TASK BRIEF
Select the lines of the records containing the word "江苏南部" and list them.

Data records
BEGIN

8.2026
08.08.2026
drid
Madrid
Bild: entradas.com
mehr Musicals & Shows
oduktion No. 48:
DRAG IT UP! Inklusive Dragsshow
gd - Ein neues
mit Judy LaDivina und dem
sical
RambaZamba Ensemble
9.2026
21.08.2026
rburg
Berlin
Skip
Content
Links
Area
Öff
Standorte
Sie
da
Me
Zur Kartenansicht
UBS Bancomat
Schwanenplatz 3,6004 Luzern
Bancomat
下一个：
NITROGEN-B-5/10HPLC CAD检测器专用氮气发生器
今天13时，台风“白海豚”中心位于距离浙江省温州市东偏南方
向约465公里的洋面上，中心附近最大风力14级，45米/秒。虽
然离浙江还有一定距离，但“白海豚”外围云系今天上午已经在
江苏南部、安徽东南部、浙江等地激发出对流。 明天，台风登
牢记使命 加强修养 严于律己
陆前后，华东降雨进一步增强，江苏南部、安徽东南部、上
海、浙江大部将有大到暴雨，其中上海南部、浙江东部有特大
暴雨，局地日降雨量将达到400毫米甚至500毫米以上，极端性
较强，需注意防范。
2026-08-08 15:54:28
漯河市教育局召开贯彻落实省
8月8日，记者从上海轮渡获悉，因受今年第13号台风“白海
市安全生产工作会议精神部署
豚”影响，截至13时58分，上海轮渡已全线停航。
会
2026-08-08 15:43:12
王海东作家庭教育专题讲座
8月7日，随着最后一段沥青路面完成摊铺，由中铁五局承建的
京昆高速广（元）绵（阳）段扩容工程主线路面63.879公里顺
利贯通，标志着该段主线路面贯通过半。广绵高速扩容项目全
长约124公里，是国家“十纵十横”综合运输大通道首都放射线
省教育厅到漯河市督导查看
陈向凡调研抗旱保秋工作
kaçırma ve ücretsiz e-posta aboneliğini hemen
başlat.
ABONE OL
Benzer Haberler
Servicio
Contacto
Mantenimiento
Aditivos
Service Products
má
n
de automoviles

END

EXERCISE RESPONSE
江苏南部、安徽东南部、浙江等地激发出对流。 明天，台风登
陆前后，华东降雨进一步增强，江苏南部、安徽东南部、上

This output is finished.